Pour trouver l’analogue du pouvoir spirituel de M. Maurras, il faudrait remonter à Saint-Simon, auquel il se rattache par Auguste Comte. De lui à Saint-Simon, les autres tentatives de pouvoir spirituel apparaissent avortées. L’essai de Renouvier pour amener les Français à s’inscrire aux Églises protestantes n’est point sans analogie formelle avec celui de M. Maurras : il s’agissait pour lui, en somme, d’organiser autour d’une idée, d’une réforme, les éléments non catholiques de la France et de les soustraire à l’anarchie en leur adaptant un minimum d’ordre. La Critique Religieuse ne put jamais trouver le moindre public, et Renouvier avait depuis longtemps abandonné son projet quand le testament de Taine vint lui donner son unique et précieuse adhésion, — victa Catoni. Auguste Comte paraît avoir mieux réussi. Le positivisme forma une Église, et même deux qui vivent encore aujourd’hui. Mais le pouvoir spirituel du grand prêtre de l’humanité ne s’étendit jamais que sur quelques doux rêveurs. On aura un bon terme de comparaison entre le pouvoir spirituel de Comte et celui de M. Maurras en rapprochant l’indifférence avec laquelle les jésuites reçurent les offres d’amitié de Comte et les multiples appuis que s’est créés auprès de la cour de Rome, et dans cette cour, M. Maurras. Seul le saint-simonisme, qui posa le premier la question du pouvoir spirituel, a marqué une organisation et une efficace de ce pouvoir analogues à celles qu’il a reçues de M. Maurras. Ce pouvoir spirituel eut pour consécration, comme celui du christianisme à sa naissance, un procès, celui de Ménilmontant. La Haute-Cour a paru quelquefois guetter M. Maurras. Mais la ciguë est depuis Socrate l’emblème de tout pouvoir spirituel naissant…

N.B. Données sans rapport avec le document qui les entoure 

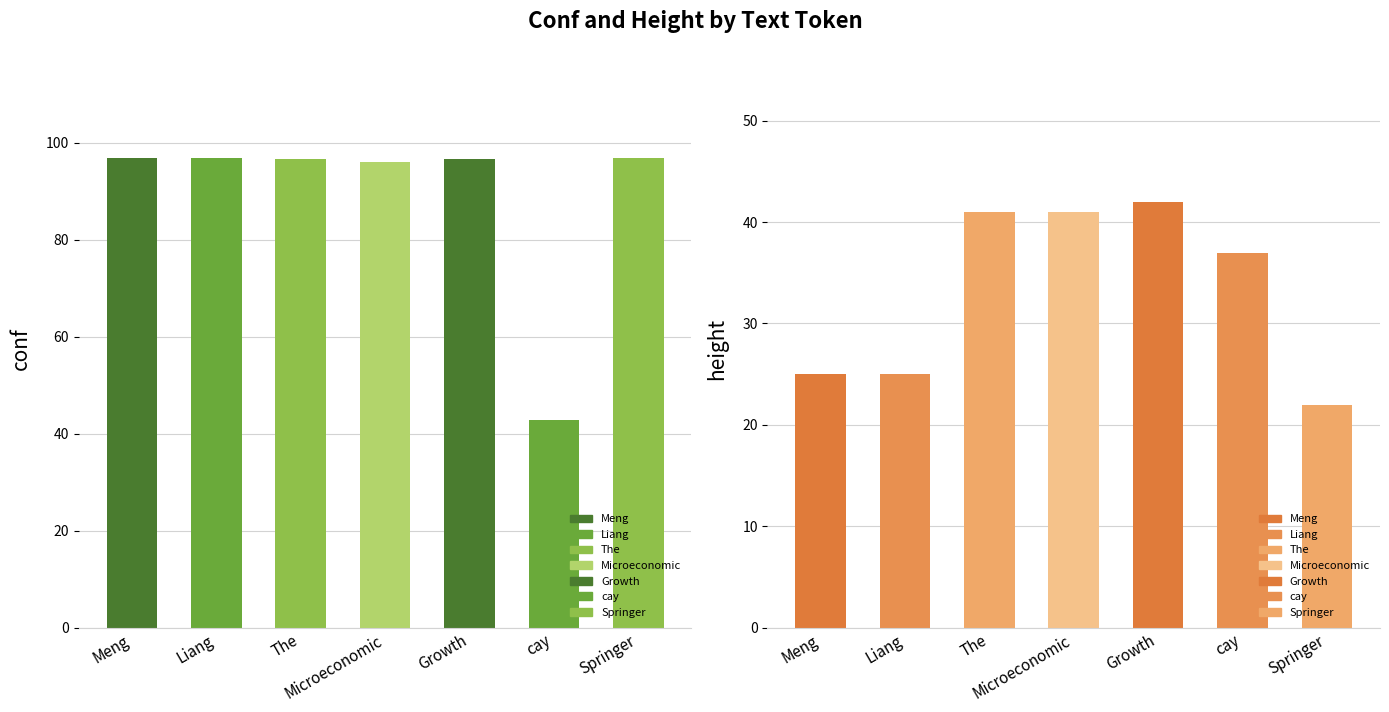

How many bars are there in each group?

2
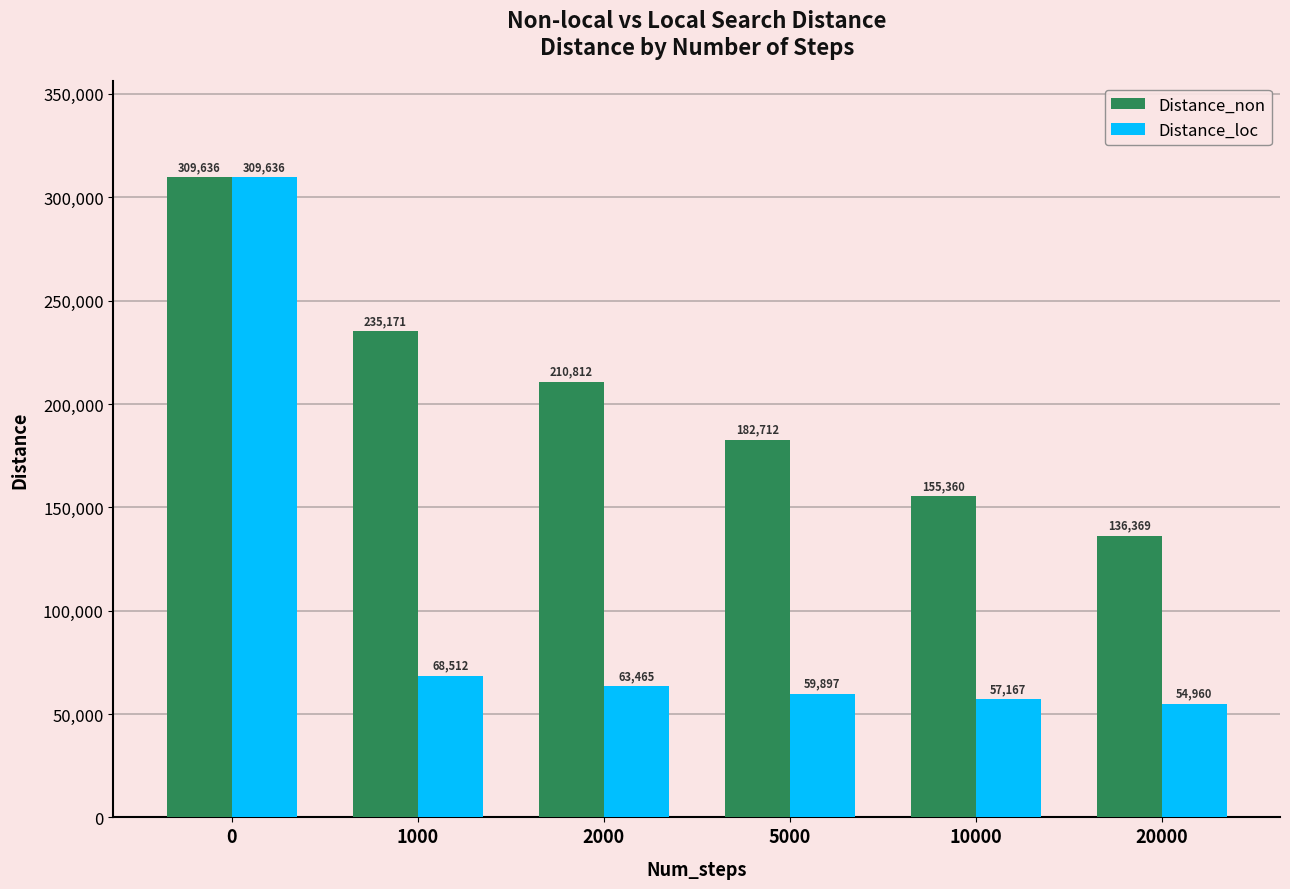

Rank the categories by Distance_non value from lowest to highest.

20000, 10000, 5000, 2000, 1000, 0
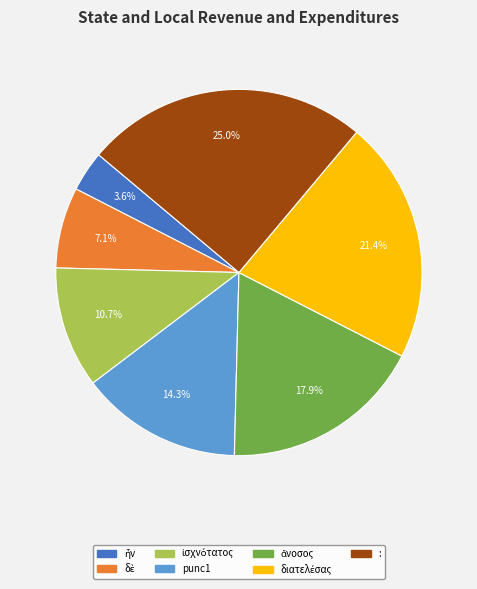

Approximately how many times larger is the value at punc1 compared to :?

0.6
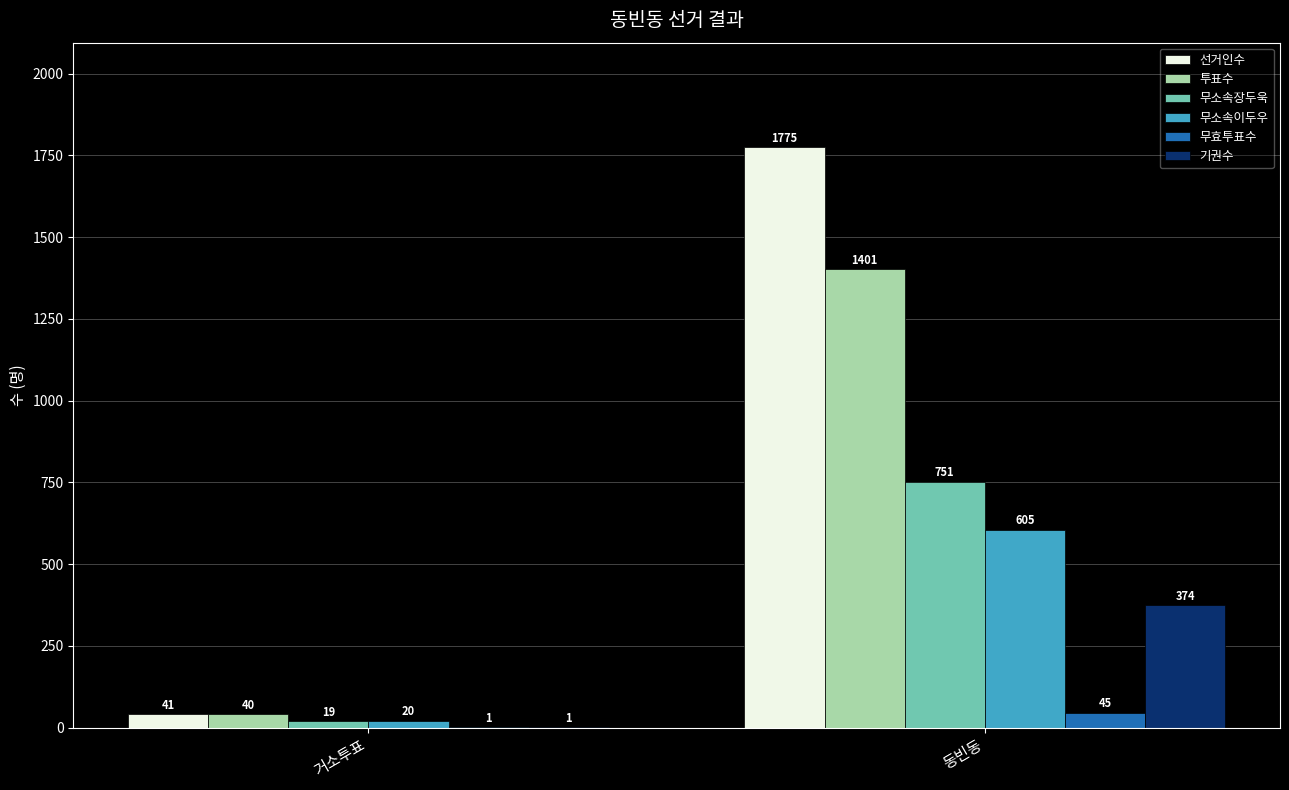

What is the maximum value for 무소속장두욱?

751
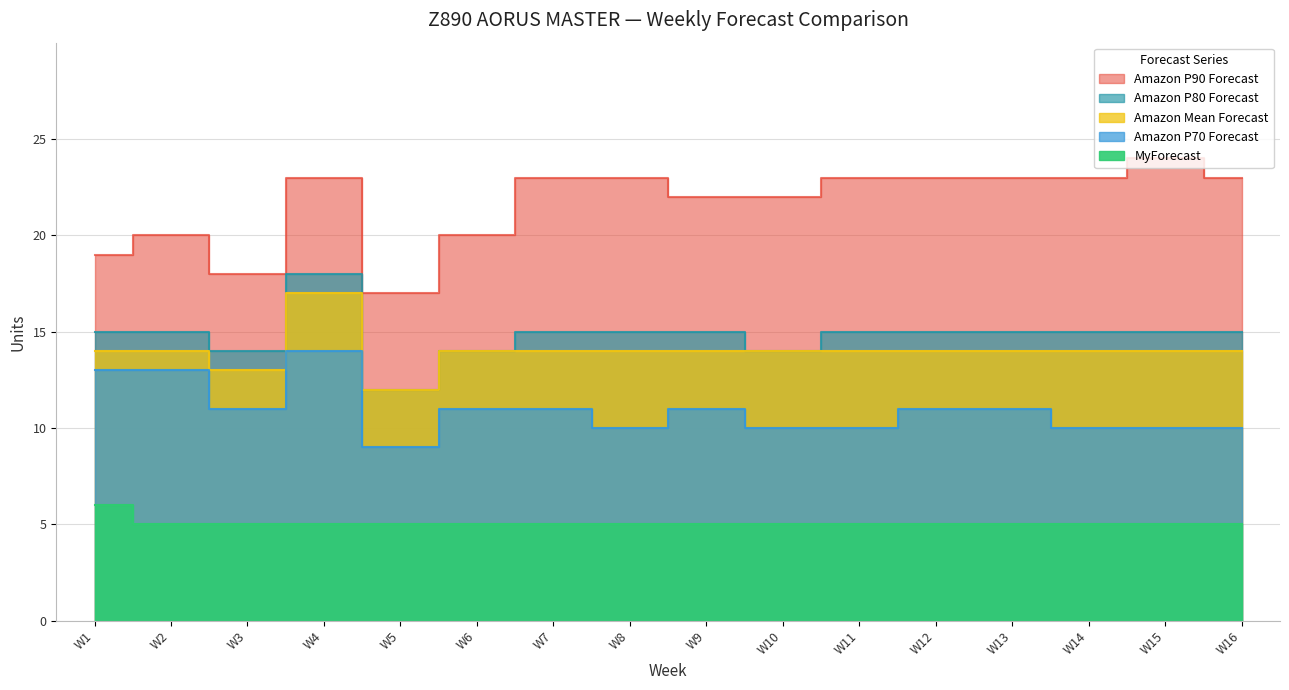

What is the value of the Amazon P70 Forecast point at the 16th from the left?

10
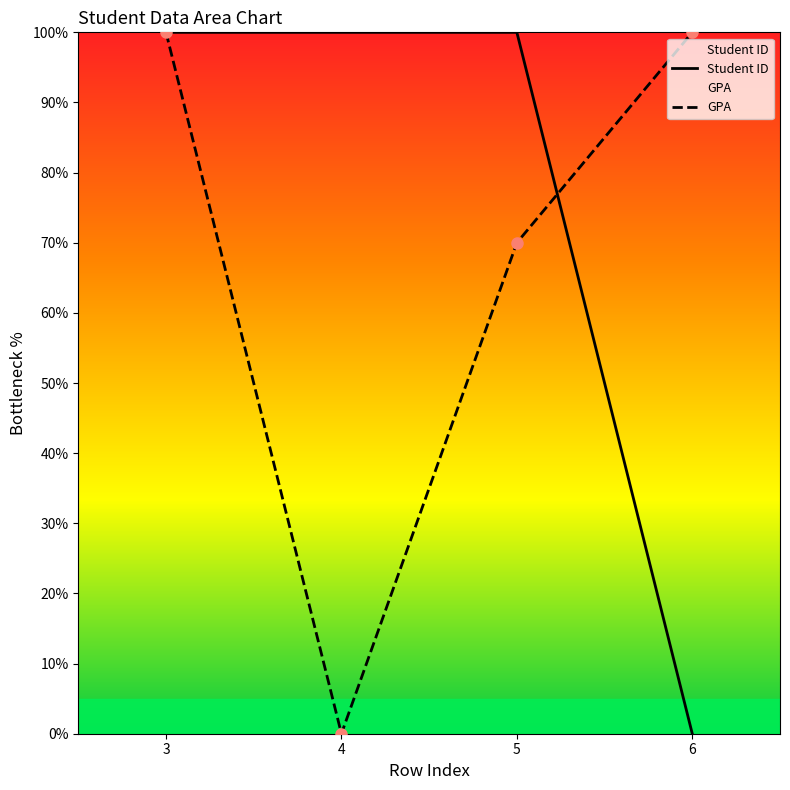

At which label does Student ID first exceed 99?

3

M’est-il permis de rappeler Socrate ? Mais M. Maurras lui-même m’y convie. Le Politique d’abord, c’est l’idée d’une « réforme politique et sociale préalable » par laquelle « un beau mouvement religieux aurait des chances de réussir en France, d’y forcer l’atonie générale, et d’obtenir que l’intelligence régénérée reprenne le gouvernement de l’action

  1. La Politique Religieuse, p. 142.